An Editorial Shipwreck

I’ve been reading the new translation of Sebastiano Timpanaro’s The Genesis of Lachmann’s Method, edited and translated by Glenn W. Most and published by the University of Chicago Press (2005). Or rather, I have been trying to read it, but something seems to have gone terribly wrong with the editing. Here are a few quotations from the translator’s preface:

Under [Pasquali’s and Fraenkel’s] guidance Timpanaro laid the scholarly foundations for his later work on Classical literature, especially on Latin poetry (above all in the highly technical disciplines of textual criticism and of microexegetical and lexical studies) and on the history of scholarship on Latin poetry during antiquity. In both these fields, Timpanaro made numerous significant and lasting contributions (collected in Timpanaro 1978, 1986, 1994a, and 2001a), though he always preferred the form of the small, astonishingly erudite, highly condensed philological note to that of the expansive literary monograph and though he never himself undertook the full-scale editions of such authors as Ennius and Virgil that his teachers had hoped he would do. (3)

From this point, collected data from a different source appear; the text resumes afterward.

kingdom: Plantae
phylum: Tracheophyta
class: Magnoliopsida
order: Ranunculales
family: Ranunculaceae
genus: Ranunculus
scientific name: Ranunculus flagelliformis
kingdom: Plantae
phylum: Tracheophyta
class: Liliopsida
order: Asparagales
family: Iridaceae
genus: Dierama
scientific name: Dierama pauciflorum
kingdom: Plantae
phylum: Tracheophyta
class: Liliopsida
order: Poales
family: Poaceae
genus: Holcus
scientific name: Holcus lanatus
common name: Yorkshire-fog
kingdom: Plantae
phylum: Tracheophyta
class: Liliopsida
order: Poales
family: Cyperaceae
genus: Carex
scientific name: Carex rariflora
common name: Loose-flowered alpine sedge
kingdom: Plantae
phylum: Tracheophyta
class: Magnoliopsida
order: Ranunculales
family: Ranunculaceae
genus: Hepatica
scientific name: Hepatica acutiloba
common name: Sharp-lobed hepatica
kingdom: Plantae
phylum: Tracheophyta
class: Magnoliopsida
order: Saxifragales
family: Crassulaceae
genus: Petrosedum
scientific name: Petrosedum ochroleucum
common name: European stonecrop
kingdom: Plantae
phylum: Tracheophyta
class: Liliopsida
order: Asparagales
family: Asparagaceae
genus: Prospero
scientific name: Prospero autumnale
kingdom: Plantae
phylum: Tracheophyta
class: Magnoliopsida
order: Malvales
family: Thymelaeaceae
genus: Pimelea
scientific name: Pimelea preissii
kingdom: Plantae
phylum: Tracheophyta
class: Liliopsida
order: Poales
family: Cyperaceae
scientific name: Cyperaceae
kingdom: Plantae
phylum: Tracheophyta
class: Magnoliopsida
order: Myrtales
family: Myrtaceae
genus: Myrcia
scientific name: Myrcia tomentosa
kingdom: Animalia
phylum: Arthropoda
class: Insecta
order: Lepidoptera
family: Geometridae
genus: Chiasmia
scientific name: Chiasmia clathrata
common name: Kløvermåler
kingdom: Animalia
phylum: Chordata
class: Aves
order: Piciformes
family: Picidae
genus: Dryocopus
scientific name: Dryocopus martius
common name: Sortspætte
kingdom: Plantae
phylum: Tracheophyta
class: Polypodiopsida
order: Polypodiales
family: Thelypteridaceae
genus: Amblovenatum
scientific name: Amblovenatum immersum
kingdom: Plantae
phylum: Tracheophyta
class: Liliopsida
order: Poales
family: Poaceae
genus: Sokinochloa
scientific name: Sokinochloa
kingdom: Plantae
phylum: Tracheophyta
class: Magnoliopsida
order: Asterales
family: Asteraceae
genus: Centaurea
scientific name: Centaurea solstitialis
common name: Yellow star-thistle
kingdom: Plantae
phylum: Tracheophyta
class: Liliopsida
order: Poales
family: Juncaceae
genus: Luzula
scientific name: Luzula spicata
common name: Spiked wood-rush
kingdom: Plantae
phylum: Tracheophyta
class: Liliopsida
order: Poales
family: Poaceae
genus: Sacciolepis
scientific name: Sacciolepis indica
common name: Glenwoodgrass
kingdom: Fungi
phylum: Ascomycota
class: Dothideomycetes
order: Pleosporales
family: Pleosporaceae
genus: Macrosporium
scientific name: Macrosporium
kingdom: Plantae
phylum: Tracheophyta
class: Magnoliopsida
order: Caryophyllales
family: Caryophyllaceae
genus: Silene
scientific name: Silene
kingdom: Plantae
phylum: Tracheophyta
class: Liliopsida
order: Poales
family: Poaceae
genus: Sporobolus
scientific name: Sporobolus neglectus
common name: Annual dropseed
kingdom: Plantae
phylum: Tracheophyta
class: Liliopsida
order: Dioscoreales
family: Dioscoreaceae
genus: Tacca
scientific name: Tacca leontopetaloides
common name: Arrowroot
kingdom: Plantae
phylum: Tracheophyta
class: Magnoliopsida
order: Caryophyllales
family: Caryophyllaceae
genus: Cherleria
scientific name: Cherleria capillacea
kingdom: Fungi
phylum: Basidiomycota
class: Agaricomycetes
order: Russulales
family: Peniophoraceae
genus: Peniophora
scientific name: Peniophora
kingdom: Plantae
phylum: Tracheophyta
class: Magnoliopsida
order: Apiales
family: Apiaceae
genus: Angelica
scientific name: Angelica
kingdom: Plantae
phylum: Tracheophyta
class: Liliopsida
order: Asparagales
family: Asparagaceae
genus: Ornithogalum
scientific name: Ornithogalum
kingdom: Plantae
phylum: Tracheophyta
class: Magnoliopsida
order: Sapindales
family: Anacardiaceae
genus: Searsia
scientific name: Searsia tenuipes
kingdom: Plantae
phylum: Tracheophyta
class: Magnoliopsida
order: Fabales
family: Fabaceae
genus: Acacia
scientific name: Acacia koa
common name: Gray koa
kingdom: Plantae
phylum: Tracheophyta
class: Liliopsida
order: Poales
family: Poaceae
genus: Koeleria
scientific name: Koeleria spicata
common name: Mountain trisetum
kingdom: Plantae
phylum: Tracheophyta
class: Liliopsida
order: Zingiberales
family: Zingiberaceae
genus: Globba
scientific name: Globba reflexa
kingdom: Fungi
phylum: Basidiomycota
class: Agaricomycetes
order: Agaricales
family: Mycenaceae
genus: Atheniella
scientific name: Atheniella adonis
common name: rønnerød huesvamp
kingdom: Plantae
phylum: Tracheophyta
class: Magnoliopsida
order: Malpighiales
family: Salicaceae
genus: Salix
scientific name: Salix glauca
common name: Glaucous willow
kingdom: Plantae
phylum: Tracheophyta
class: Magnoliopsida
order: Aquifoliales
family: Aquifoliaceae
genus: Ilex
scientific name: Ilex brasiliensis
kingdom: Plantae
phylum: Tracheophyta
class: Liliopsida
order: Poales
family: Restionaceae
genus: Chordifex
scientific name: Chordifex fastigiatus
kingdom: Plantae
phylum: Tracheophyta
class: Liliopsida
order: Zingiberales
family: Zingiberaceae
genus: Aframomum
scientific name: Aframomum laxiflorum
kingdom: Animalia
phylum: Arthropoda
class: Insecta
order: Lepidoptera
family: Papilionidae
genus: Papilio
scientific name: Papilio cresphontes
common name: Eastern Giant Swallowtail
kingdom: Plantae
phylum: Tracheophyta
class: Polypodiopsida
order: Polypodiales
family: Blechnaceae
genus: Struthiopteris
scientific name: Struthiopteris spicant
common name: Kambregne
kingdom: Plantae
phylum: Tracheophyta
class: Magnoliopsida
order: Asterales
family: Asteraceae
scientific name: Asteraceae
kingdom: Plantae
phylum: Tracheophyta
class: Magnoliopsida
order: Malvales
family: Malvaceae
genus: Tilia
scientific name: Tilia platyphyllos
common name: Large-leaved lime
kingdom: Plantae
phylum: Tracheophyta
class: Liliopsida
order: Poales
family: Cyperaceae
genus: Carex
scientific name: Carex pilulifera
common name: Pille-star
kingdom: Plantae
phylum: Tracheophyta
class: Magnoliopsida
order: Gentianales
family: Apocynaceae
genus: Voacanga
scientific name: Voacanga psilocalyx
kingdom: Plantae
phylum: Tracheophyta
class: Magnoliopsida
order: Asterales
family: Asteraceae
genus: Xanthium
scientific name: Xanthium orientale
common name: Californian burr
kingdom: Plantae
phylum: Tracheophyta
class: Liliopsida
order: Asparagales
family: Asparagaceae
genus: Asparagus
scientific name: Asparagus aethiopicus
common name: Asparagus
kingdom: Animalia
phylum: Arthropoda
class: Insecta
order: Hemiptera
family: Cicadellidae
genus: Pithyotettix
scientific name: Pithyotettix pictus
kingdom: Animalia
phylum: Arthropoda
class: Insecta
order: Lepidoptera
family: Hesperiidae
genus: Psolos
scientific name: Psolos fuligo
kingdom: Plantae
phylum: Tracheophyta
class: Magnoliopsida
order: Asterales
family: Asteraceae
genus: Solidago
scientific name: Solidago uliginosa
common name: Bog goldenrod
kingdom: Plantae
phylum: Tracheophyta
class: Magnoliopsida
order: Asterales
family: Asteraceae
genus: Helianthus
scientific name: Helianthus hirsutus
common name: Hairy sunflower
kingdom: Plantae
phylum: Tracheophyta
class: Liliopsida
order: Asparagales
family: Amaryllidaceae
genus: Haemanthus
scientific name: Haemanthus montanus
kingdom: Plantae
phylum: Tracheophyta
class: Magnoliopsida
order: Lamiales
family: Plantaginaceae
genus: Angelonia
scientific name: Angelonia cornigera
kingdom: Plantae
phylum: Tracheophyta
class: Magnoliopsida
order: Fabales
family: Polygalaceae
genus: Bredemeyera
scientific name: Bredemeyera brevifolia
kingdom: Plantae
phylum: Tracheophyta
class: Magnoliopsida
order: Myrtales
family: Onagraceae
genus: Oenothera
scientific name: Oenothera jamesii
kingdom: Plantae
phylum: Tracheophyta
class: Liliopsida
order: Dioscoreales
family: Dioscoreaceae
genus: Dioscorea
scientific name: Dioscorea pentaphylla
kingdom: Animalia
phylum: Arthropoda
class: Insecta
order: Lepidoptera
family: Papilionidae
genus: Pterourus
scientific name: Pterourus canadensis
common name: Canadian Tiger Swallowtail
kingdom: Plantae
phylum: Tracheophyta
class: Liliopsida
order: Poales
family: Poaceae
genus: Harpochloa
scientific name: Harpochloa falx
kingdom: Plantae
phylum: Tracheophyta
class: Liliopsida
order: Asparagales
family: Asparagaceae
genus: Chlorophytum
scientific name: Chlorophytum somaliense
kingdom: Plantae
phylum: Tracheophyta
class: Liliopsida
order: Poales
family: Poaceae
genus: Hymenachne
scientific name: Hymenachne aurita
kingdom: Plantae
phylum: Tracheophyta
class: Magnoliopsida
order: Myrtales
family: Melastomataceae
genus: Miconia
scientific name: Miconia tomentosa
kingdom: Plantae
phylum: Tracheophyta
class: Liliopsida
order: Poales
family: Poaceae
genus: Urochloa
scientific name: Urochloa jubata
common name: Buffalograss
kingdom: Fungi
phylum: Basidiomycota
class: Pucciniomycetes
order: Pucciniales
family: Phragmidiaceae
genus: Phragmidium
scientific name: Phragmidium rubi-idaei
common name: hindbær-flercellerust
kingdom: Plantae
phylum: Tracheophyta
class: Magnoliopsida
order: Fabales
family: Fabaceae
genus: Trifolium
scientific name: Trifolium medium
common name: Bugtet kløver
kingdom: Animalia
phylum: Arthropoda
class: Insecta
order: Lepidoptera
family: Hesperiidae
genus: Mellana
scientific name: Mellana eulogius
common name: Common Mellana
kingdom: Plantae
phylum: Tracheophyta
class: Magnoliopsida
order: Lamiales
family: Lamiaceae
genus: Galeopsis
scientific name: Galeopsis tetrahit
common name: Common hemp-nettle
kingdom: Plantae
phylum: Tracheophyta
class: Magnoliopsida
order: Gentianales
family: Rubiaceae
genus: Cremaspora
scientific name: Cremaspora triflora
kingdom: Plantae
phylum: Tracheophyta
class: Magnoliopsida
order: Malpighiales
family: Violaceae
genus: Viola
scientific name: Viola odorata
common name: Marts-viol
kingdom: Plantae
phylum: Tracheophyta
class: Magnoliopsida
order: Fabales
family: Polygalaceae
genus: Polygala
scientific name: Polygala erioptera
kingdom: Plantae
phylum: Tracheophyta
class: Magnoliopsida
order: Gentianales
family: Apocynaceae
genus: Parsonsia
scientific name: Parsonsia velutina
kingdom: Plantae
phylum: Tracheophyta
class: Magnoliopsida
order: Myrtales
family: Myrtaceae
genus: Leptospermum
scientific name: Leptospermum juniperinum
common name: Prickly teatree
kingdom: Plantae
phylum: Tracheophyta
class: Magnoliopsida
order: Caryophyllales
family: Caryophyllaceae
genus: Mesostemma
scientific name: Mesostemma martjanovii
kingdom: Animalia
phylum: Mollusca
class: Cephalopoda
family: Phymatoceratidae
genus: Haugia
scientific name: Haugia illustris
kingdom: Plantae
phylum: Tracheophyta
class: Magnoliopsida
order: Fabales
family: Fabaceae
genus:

. . . a study of Giacomo Leopardi’s contributions to Classical studies (Timpanaro 1955, 1977a, 1997a): . . . (4)

. . . a number of other studies . . . mostly devoted to nineteenth-century Italian writers (collected in Timpanaro 1965, 1969, 1980a, 1982, 1984a, 1994b). (4)

. . . a collection of essays titled On Materialism (Timpanaro 1970, 1975a, 1997b; English translation, Timpanaro 1975b, 1980b, 1996) . . . (5)

A few articles, mostly on related themes, have also been translated (Timpanaro 1976b, 1977b, 1979, 1984b, 1988). (7)

So what’s wrong with these quotations? Of the 20 articles referenced, only four are actually in the bibliography. In the first three quotations, only the first reference (1955, 1965, 1970) is listed. After that, none of them are except 1979 in the last. It looks as if some editorial peon was either trying to get fired — if so, I hope he succeeded — or didn’t have a clue as to how to avoid firing. If I sound a bit harsh, it is because Timpanaro published dozens of books and articles, and I was hoping for some hints from an expert on which ones to read first, and where to find them. It would be good if the University of Chicago Press would put the correct and complete bibliography on-line somewhere so interested readers can consult it and not have to reconstruct it individually from other sources.

Update and Correction: (6/22, 00:40)

Please read the first comment: it turns out that the book includes two separate bibliographies, only one of which is listed in the table of contents. The other one includes all these papers. I’m still annoyed, but the problem is obviously not gross incompetence at the lower levels of the press but short-sightedness higher up. At least now I can find the various books and papers. Thanks, P.G.N.